In 1877, after visiting a cousin in Oakland, California, he moved to California and became a partner in the Taft & Pennoyer Department Store, which became the largest dry-goods store in Oakland. Pennoyer also invested in the Oakland Hotel.

==Personal life==
In 1883, he married Virginia Vanderbilt Geddes Edmands (1859–1948), a daughter of Henry Day Geddes and Catherine Almira ( Kellogg) Geddes. She was raised in Newtown, Massachusetts, by her stepfather, Lt.-Colonel John Cushing Edmands, whose surname she later took.

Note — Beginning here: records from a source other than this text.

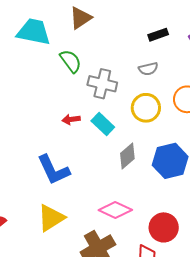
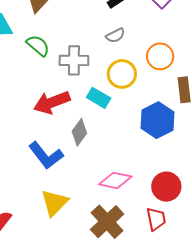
red arrow: (71, 119) -> (52, 102), size x2.0
cyan rectangle: (103, 124) -> (99, 98), moved
gray diamond: (127, 156) -> (79, 132), moved

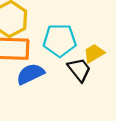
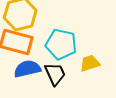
black trapezoid: (79, 70) -> (55, 74), moved

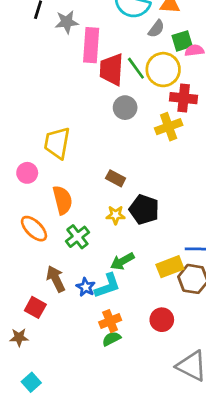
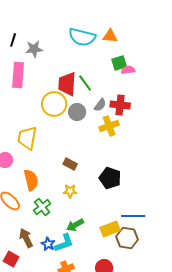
gray semicircle: (156, 29) -> (100, 105), moved
pink rectangle: (91, 45) -> (18, 75), moved
yellow circle: (163, 70) -> (54, 104), moved
black pentagon: (144, 210) -> (110, 178), moved

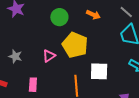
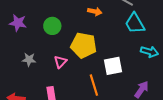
green circle: (59, 17) -> (52, 26), moved
gray star: (15, 56) -> (29, 59), moved

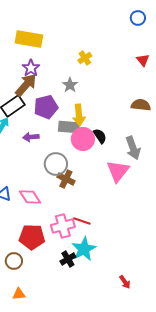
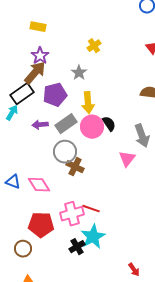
yellow rectangle: (29, 39) -> (38, 27), size x0.6
gray rectangle: (69, 127) -> (66, 124), moved, turned -40
pink triangle: (118, 171) -> (127, 159), size x0.7

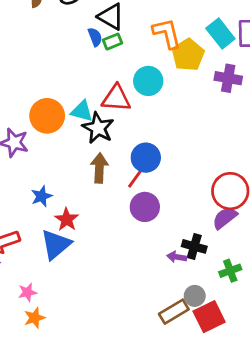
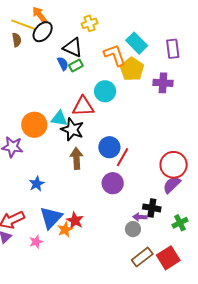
cyan rectangle: (220, 33) -> (137, 43), moved
red line: (137, 176) -> (122, 157), moved
red star: (67, 219) -> (75, 220), moved
pink star: (27, 292) -> (36, 242), moved
gray circle: (195, 296) -> (133, 229), moved
orange star: (34, 318) -> (65, 230), moved

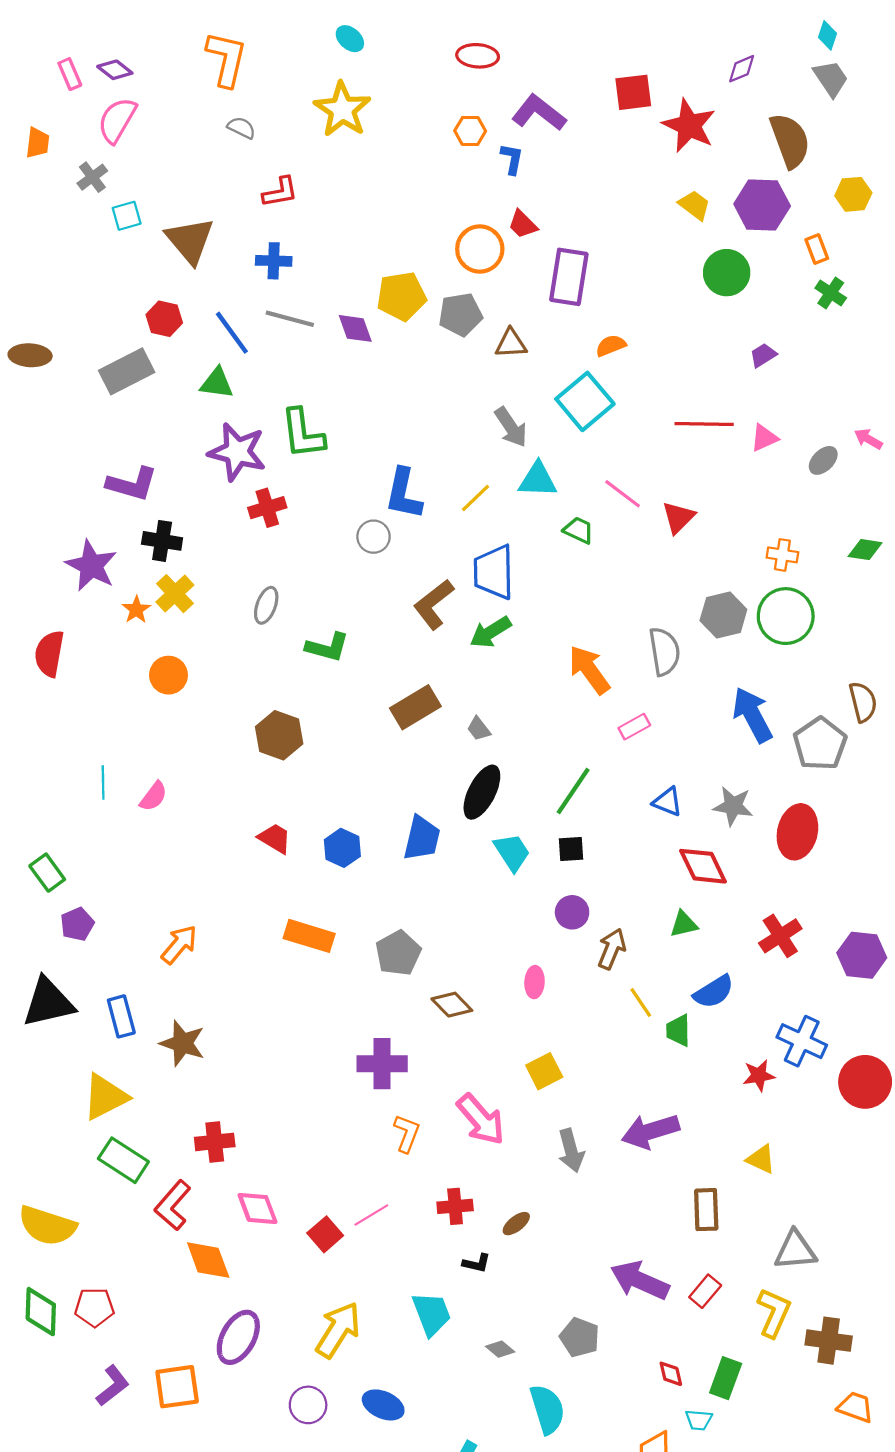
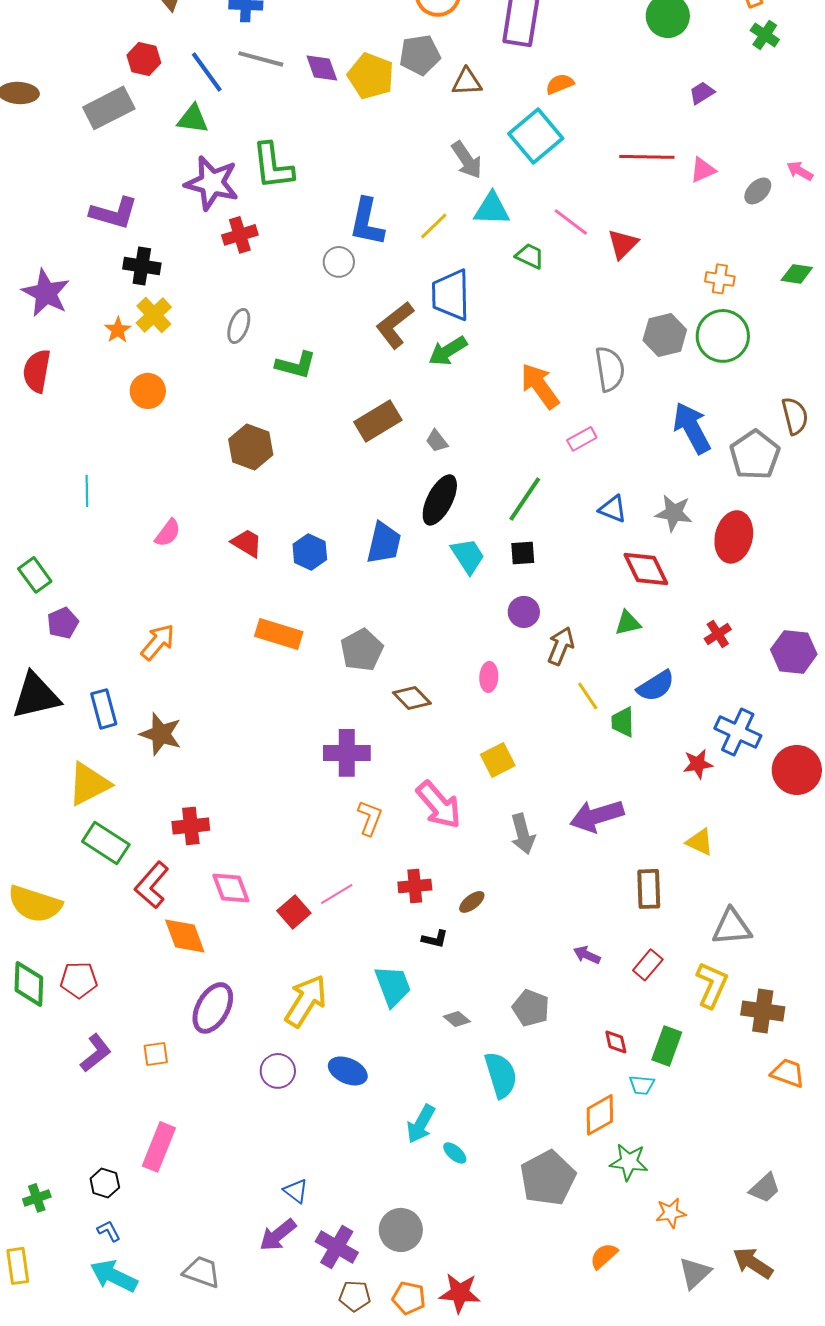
yellow pentagon: (401, 296) -> (371, 76), moved, turned 30
purple star: (91, 566) -> (46, 293), moved
pink semicircle: (153, 796) -> (168, 533), moved
red cross: (780, 936) -> (718, 634), size x0.7
purple arrow: (640, 1280) -> (587, 955), size x0.5
orange square: (177, 1387) -> (156, 1054), size x0.6

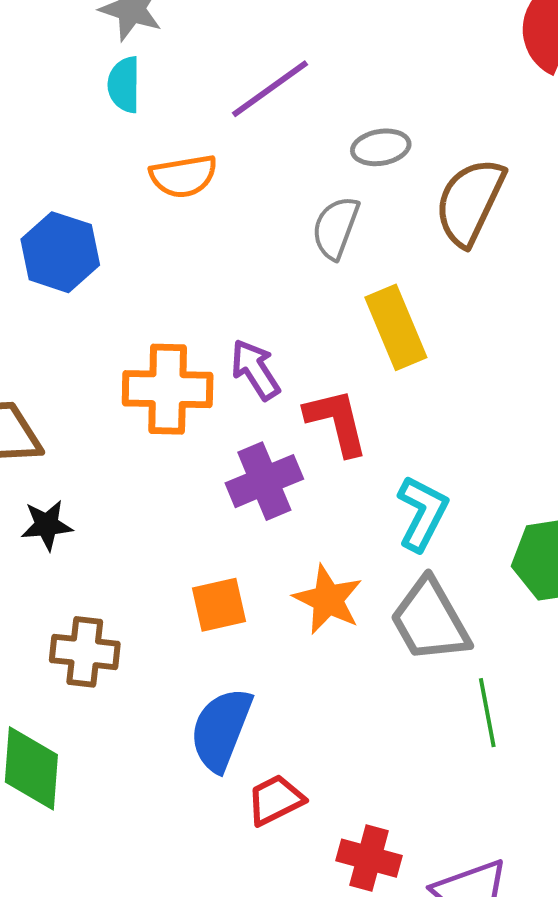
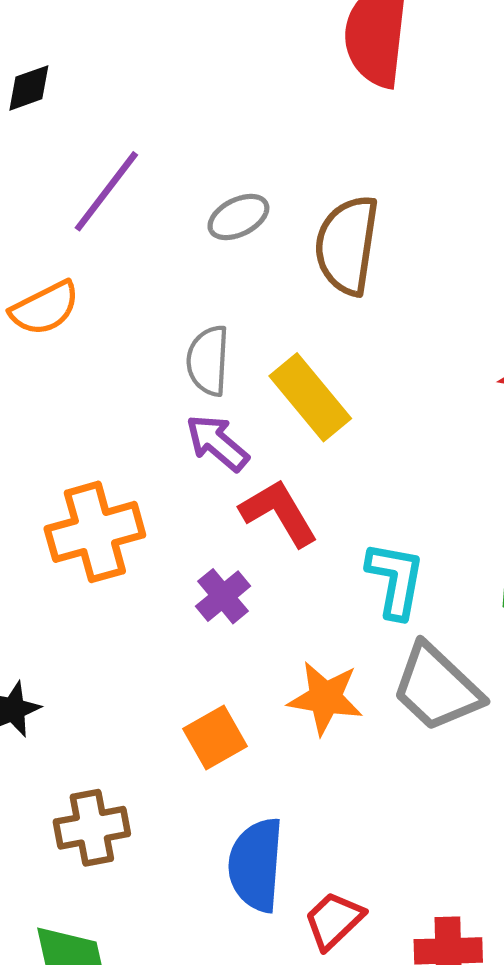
gray semicircle: (336, 228) -> (208, 361), moved
purple arrow: (255, 370) -> (217, 443), moved
purple cross: (264, 481) -> (223, 596), size x0.7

Together, they were the parents of:

- Richard Edmands Pennoyer (1885–1968), a diplomat who bought St Donat's Castle and married the Viscountess of Ingestre ( Lady Winifred Paget), the widow of Viscount of Ingestre and mother of John Chetwynd-Talbot, 21st Earl of Shrewsbury, in 1917. She was also the sister of Charles Paget, 6th Marquess of Anglesey.
- Albert Sheldon Pennoyer (1888–1957), an artist who was a member of the Monuments Men in World War II.
- Paul Geddes Pennoyer (1890–1971), who married Frances Morgan, a daughter of J.P. Morgan Jr.

Pennoyer died on April 3, 1908 in Berkeley, California. His widow died at her home in Litchfield, Connecticut in 1948.

===Descendants===
Through his son Paul, he was a grandfather of six, including Paul Pennoyer Jr. and Robert Morgan Pennoyer.